The Trojan War > Agamemnon and His Family
Agamemnon was from the House of Atreus, that cursed family that stemmed from Tantalus, a son of Zeus. Tantalus had spitefully served the gods a feast with an awful main course, the cooked body of his own son Pelops. Demeter was upset at the time because her daughter, Persephone, had disappeared. This left her distracted, so unlike all the other gods and goddesses, she failed to recognize the meat dish as human flesh. As a result, Demeter ate some of the stew. Afterwards, the gods put Pelops back together again, but there was, of course, a missing part. Demeter had eaten one of Pelops' shoulders, so she replaced it with a piece of ivory. Tantalus did not get off unscathed. His well-suited punishment helped inform the Christian vision of Hell.
Tantalus' family's behavior remained unimproved through the generations. Agamemnon and his brother Menelaus (Helen's husband) were among his descendants.
Raising the ire of the gods seems to have come very naturally to all the descendants of Tantalus. The Greek troops heading for Troy, under the lead of Agamemnon, waited at Aulis for a wind that just wouldn't come. Eventually a seer named Calchas deduced the problem: The virgin huntress and goddess, Artemis, had been offended by a boast Agamemnon had made about his own hunting skills. To appease Artemis, Agamemnon had to sacrifice his own daughter Iphigenia. Only then would the winds come to fill their sails and let them set off from Aulis to Troy.
To put his daughter Iphigenia to the sacrificial knife was hard for Agamemnon the father, but not for Agamemnon the military leader.

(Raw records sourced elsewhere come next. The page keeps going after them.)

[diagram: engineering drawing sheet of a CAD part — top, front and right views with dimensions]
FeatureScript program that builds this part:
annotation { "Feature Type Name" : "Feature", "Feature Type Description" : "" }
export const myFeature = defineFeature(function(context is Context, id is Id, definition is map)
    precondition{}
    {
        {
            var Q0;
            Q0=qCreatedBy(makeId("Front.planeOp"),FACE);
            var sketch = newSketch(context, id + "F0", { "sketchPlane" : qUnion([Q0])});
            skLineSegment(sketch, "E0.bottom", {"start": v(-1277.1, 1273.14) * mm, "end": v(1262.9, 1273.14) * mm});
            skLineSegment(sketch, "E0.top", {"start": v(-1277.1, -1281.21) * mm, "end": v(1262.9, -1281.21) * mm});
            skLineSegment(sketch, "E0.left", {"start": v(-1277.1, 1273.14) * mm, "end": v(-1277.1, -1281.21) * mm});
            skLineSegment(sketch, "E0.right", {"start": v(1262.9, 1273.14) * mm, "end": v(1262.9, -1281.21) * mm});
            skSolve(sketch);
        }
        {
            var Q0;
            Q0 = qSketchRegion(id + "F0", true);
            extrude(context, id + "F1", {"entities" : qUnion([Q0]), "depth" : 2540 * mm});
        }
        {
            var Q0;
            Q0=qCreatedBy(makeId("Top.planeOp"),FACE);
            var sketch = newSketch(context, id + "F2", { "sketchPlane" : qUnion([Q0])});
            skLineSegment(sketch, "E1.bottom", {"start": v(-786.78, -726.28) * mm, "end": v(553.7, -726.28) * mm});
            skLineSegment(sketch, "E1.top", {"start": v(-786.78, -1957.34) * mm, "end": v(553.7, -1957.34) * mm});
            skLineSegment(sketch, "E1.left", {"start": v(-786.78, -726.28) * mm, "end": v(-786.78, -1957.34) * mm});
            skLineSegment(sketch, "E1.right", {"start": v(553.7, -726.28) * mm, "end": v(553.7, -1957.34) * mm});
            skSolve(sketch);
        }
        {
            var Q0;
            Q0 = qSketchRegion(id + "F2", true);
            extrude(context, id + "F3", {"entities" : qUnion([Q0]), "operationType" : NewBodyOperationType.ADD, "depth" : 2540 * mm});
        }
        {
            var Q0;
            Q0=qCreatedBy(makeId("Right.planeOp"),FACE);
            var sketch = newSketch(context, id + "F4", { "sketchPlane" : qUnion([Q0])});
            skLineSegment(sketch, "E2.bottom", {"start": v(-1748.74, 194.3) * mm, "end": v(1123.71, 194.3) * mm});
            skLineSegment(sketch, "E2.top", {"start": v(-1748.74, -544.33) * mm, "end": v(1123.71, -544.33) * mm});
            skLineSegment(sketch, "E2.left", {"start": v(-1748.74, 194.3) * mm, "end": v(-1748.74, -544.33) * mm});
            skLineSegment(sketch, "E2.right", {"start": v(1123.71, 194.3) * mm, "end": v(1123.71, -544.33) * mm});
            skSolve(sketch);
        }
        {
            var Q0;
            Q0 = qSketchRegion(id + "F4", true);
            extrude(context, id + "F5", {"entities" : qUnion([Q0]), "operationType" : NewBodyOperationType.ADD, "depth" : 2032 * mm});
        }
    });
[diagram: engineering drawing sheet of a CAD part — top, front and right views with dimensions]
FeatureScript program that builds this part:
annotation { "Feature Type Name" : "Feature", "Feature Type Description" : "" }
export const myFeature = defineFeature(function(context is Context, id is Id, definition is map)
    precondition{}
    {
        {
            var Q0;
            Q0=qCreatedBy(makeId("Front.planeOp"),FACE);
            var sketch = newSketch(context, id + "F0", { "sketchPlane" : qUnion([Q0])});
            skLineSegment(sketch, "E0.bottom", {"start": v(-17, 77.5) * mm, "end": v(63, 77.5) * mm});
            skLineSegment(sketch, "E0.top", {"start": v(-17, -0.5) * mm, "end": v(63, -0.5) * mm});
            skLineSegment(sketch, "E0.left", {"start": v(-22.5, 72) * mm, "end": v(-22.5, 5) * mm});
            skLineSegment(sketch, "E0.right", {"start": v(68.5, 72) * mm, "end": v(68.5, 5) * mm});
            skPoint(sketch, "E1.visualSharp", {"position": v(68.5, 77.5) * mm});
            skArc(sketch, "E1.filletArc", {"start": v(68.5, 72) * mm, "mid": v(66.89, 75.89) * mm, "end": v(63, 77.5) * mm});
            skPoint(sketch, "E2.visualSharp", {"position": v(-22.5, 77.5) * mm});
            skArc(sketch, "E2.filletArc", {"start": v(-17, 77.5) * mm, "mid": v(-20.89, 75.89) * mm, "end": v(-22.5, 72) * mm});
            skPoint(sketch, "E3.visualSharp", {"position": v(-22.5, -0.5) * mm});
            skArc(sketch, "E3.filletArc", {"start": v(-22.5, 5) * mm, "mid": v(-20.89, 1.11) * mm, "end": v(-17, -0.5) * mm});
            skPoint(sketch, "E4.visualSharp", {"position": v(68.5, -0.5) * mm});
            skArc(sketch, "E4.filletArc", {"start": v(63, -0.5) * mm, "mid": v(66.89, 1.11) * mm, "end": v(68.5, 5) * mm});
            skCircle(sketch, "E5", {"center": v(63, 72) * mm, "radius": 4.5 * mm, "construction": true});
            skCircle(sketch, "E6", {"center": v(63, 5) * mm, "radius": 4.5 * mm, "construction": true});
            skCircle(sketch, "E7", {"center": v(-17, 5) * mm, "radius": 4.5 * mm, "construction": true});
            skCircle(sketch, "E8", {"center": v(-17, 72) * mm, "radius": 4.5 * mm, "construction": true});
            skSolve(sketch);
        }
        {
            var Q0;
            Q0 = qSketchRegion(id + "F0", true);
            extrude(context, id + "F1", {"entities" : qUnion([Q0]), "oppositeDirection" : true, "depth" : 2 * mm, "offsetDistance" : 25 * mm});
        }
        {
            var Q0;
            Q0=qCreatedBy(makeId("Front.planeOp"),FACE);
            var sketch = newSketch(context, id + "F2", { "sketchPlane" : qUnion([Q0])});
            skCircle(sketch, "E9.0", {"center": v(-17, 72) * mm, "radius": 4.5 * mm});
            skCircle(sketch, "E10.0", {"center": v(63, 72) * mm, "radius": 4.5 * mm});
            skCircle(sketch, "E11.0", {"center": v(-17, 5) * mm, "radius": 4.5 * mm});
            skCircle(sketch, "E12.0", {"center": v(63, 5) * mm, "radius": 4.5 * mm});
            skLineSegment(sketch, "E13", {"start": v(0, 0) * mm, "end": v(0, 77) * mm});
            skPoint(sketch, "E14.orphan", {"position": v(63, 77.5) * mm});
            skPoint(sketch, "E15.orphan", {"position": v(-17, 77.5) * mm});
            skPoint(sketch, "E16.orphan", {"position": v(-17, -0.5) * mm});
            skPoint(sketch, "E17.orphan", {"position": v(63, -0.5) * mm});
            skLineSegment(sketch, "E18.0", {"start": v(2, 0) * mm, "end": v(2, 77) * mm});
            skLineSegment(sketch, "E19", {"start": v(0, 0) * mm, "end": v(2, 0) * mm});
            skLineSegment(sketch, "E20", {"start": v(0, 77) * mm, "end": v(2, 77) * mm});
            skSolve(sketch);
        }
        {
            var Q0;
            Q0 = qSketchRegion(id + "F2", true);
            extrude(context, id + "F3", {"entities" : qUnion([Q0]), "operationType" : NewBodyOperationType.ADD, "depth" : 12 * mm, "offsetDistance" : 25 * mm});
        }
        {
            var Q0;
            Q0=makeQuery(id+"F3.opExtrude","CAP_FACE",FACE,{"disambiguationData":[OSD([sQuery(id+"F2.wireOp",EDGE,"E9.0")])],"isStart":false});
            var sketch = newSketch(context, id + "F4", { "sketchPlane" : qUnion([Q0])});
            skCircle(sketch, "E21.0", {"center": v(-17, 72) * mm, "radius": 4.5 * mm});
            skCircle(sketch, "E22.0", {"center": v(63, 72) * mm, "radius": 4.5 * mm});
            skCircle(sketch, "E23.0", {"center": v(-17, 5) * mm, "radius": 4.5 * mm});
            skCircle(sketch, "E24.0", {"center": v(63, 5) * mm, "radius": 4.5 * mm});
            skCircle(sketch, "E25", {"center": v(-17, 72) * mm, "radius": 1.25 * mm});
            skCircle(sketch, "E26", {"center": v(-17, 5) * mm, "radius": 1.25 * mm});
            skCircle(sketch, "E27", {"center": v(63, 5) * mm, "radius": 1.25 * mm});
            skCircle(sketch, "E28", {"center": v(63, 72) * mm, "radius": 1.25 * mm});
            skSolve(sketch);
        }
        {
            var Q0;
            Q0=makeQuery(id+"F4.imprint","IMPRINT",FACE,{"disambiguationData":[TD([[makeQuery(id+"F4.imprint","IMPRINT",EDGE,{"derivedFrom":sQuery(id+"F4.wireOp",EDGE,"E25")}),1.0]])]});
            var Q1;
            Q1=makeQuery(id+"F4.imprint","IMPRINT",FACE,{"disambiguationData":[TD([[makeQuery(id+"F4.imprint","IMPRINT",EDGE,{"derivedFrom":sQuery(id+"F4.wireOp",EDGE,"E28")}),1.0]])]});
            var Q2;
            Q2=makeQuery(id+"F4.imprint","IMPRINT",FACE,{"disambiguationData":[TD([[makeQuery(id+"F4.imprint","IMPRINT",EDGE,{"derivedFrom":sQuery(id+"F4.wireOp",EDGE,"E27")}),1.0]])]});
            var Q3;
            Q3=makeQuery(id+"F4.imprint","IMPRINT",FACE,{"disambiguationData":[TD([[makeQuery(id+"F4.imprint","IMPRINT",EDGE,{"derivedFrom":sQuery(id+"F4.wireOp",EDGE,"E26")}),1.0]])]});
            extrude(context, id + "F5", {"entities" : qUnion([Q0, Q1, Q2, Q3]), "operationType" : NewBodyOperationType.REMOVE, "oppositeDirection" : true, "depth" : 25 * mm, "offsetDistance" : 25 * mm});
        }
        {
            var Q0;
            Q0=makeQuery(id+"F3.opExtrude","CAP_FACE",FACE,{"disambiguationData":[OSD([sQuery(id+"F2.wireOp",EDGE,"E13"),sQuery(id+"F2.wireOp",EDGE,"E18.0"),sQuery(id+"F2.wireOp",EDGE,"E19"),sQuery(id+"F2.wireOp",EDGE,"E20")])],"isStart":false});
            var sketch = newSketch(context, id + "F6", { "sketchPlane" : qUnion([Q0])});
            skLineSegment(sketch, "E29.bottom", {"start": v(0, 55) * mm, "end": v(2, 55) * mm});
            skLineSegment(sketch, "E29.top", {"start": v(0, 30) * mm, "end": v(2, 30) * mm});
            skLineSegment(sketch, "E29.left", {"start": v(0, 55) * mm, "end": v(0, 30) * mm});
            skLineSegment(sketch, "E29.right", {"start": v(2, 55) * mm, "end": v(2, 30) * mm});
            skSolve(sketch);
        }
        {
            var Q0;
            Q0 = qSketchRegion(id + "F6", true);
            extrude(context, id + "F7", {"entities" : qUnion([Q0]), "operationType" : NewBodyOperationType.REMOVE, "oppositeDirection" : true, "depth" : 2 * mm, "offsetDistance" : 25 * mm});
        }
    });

He sent word to his wife that Iphigenia was to marry Achilles at Aulis. (Achilles was left out of the loop.) Clytemnestra and their daughter Iphigenia went happily to Aulis for a wedding to the great Greek warrior. But there, instead of a marriage, Agamemnon performed the deadly ritual. Clytemnestra would never forgive her husband.
The goddess Artemis appeased, favorable winds filled the sails of Achaean ships so they could sail to Troy.